IV. A mesa aberta: eucaristia e comunhão dos pecadores
O banquete de Mateus, no qual Jesus come com «muitos cobradores de impostos e pecadores», é um proto-tipo eucarístico: um banquete presidido por Jesus, aberto aos excluídos, que provoca o escândalo dos «puros». A interpretação patrística desta cena, especialmente em João Crisóstomo e em Ambrósio de Milão, via no banquete de Mateus a prefiguração da Eucaristia: a mesa do Senhor que, na sua instituição, foi presidida por um que sabia que havia traidores entre os seus convidados e não os excluiu.
A questão da comunhão eucarística dos pecadores, dos que estão em «situações irregulares», dos que pecaram gravemente, dos que se afastaram, é uma das mais sensíveis da pastoral eclesiástica contemporânea. O princípio de Os 6,6 («misericórdia quero, não sacrifício») e a cena de Mt 9 («não vim chamar os justos, mas os pecadores») oferecem uma orientação teológica que não resolve automaticamente todos os casos pastorais concretos, mas que estabelece uma direcção clara: a mesa eucarística de Jesus é primariamente um remédio para os pecadores, não uma recompensa para os justos.
A mariologia contribui para esta reflexão com a imagem de Maria no Cenáculo (Act 1,14): Maria estava com os discípulos na oração que precedeu Pentecostes, e esses discípulos incluíam Pedro (que negara Jesus), os que tinham fugido do Getsémani, os que tinham duvidado da Ressurreição. A presença de Maria no Cenáculo com os que tinham falhado é um sinal de que a misericórdia não espera a perfeição antes de admitir à comunhão: ela sustenta a comunidade dos imperfeitos que aguardam o dom do Espírito. Esta imagem do Cenáculo (Maria, mãe de misericórdia, no meio dos discípulos falhos) é o modelo da Igreja que Jesus fundou à mesa de Mateus.
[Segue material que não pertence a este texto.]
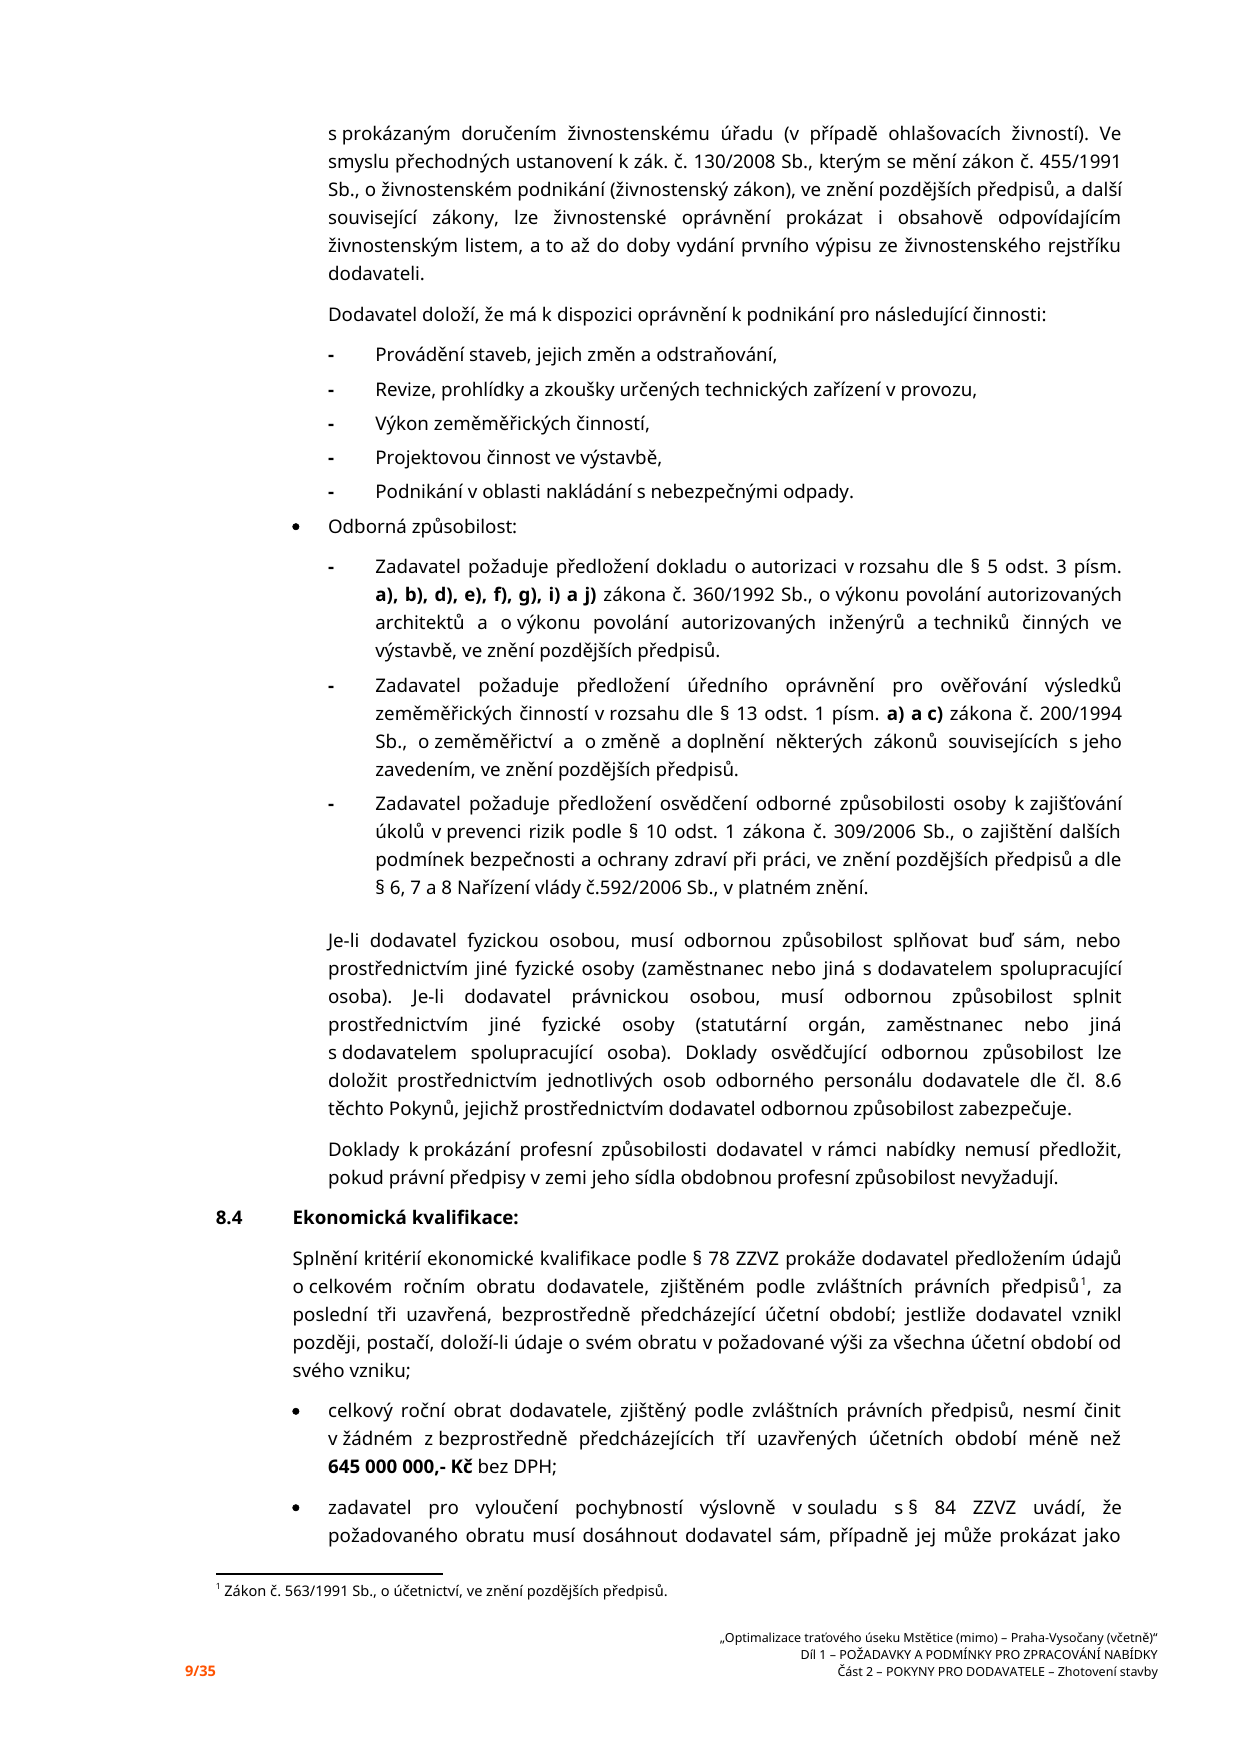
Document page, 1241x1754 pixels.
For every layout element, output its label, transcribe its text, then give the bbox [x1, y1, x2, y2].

text Projektovou činnost ve výstavbě, [328, 444, 1122, 470]
text Provádění staveb, jejich změn a odstraňování, [328, 342, 1122, 367]
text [292, 121, 1122, 286]
text Doklady k prokázání profesní způsobilosti dodavatel v rámci nabídky nemusí předložit, pokud právní předpisy v zemi jeho sídla obdobnou profesní způsobilost nevyžadují. [328, 1136, 1122, 1189]
text celkový roční obrat dodavatele, zjištěný podle zvláštních právních předpisů, nesmí činit v žádném z bezprostředně předcházejících tří uzavřených účetních období méně než 645 000 000,- Kč bez DPH; [292, 1398, 1122, 1479]
text Ekonomická kvalifikace: [216, 1204, 1122, 1230]
text Zadavatel požaduje předložení dokladu o autorizaci v rozsahu dle § 5 odst. 3 písm. a), b), d), e), f), g), i) a j) zákona č. 360/1992 Sb., o výkonu povolání autorizovaných architektů a o výkonu povolání autorizovaných inženýrů a techniků činných ve výstavbě, ve znění pozdějších předpisů. [328, 554, 1122, 663]
text Revize, prohlídky a zkoušky určených technických zařízení v provozu, [328, 376, 1122, 402]
text Zadavatel požaduje předložení úředního oprávnění pro ověřování výsledků zeměměřických činností v rozsahu dle § 13 odst. 1 písm. a) a c) zákona č. 200/1994 Sb., o zeměměřictví a o změně a doplnění některých zákonů souvisejících s jeho zavedením, ve znění pozdějších předpisů. [328, 672, 1122, 782]
text Výkon zeměměřických činností, [328, 410, 1122, 436]
text Dodavatel doloží, že má k dispozici oprávnění k podnikání pro následující činnosti: [328, 301, 1122, 327]
text Zadavatel požaduje předložení osvědčení odborné způsobilosti osoby k zajišťování úkolů v prevenci rizik podle § 10 odst. 1 zákona č. 309/2006 Sb., o zajištění dalších podmínek bezpečnosti a ochrany zdraví při práci, ve znění pozdějších předpisů a dle § 6, 7 a 8 Nařízení vlády č.592/2006 Sb., v platném znění. [328, 790, 1122, 900]
text Splnění kritérií ekonomické kvalifikace podle § 78 ZZVZ prokáže dodavatel předložením údajů o celkovém ročním obratu dodavatele, zjištěném podle zvláštních právních předpisů, za poslední tři uzavřená, bezprostředně předcházející účetní období; jestliže dodavatel vznikl později, postačí, doloží-li údaje o svém obratu v požadované výši za všechna účetní období od svého vzniku; [292, 1245, 1122, 1383]
text Je-li dodavatel fyzickou osobou, musí odbornou způsobilost splňovat buď sám, nebo prostřednictvím jiné fyzické osoby (zaměstnanec nebo jiná s dodavatelem spolupracující osoba). Je-li dodavatel právnickou osobou, musí odbornou způsobilost splnit prostřednictvím jiné fyzické osoby (statutární orgán, zaměstnanec nebo jiná s dodavatelem spolupracující osoba). Doklady osvědčující odbornou způsobilost lze doložit prostřednictvím jednotlivých osob odborného personálu dodavatele dle čl. 8.6 těchto Pokynů, jejichž prostřednictvím dodavatel odbornou způsobilost zabezpečuje. [328, 927, 1122, 1121]
text Odborná způsobilost: [292, 513, 1122, 539]
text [292, 1494, 1122, 1548]
text Podnikání v oblasti nakládání s nebezpečnými odpady. [328, 479, 1122, 504]
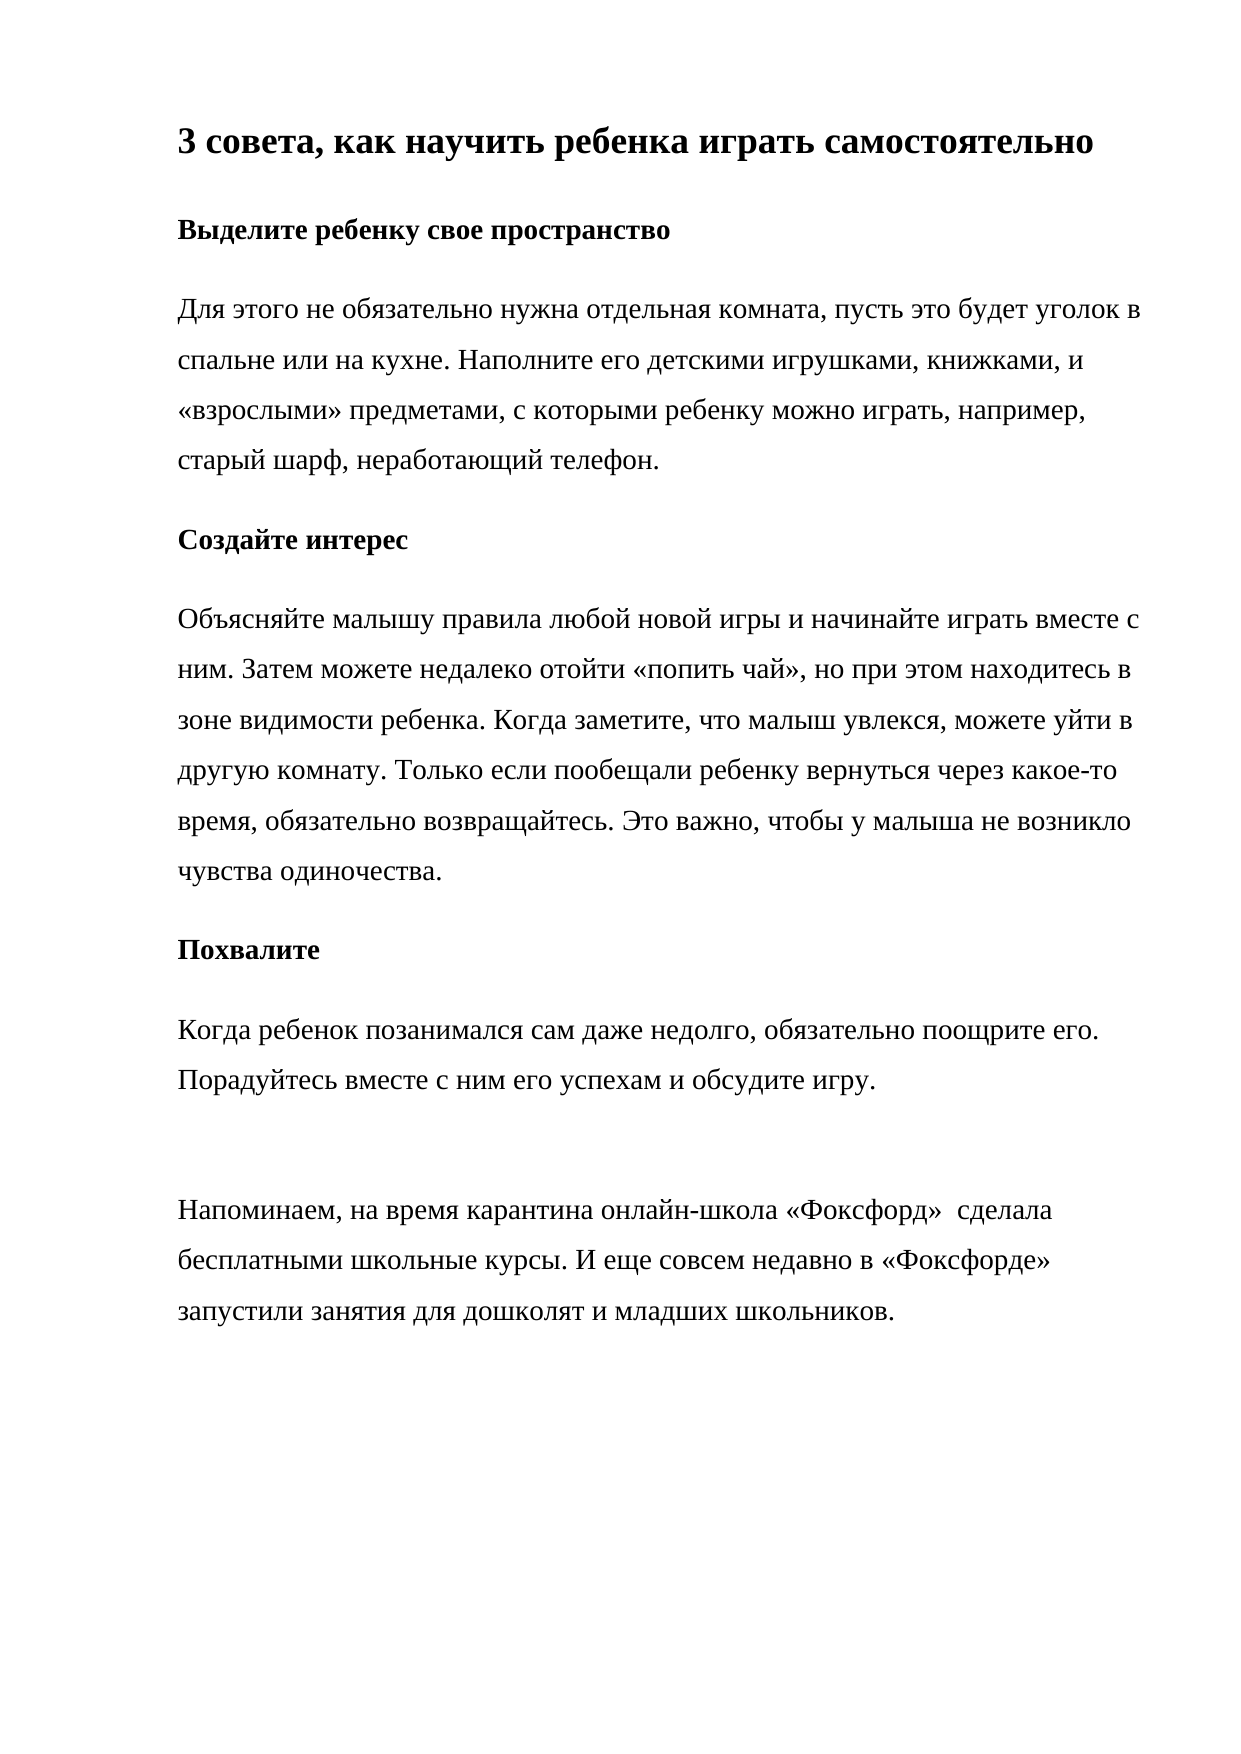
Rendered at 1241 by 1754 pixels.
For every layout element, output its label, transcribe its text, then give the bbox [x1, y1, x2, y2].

text Объясняйте малышу правила любой новой игры и начинайте играть вместе с ним. Затем можете недалеко отойти «попить чай», но при этом находитесь в зоне видимости ребенка. Когда заметите, что малыш увлекся, можете уйти в другую комнату. Только если пообещали ребенку вернуться через какое-то время, обязательно возвращайтесь. Это важно, чтобы у малыша не возникло чувства одиночества. [177, 601, 1152, 886]
text Для этого не обязательно нужна отдельная комната, пусть это будет уголок в спальне или на кухне. Наполните его детскими игрушками, книжками, и «взрослыми» предметами, с которыми ребенку можно играть, например, старый шарф, неработающий телефон. [177, 291, 1152, 476]
text Напоминаем, на время карантина онлайн-школа «Фоксфорд» сделала бесплатными школьные курсы. И еще совсем недавно в «Фоксфорде» запустили занятия для дошколят и младших школьников. [177, 1192, 1152, 1326]
text Когда ребенок позанимался сам даже недолго, обязательно поощрите его. Порадуйтесь вместе с ним его успехам и обсудите игру. [177, 1012, 1152, 1146]
text Выделите ребенку свое пространство [177, 212, 1152, 246]
text 3 совета, как научить ребенка играть самостоятельно [177, 118, 1152, 161]
text Похвалите [177, 932, 1152, 966]
text Создайте интерес [177, 522, 1152, 555]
«Não vim chamar os justos, mas os pecadores». Esta frase de Jesus é simultaneamente a mais consoladora e a mais exigente do Evangelho. Consoladora porque nenhum cobrador de impostos, nenhum pecador, nenhuma pessoa de passado difícil está além do chamado de Jesus. Exigente porque quem se identifica com os «justos», quem acredita não precisar de misericórdia, quem está seguro da própria rectidão, coloca-se fora do alcance do chamado. A única posição em que o chamado de Jesus pode ser ouvido é a posição de Mateus antes do encontro: sentado no seu posto, consciente do que era, ainda não transformado mas disponível para «levantar-se e seguir».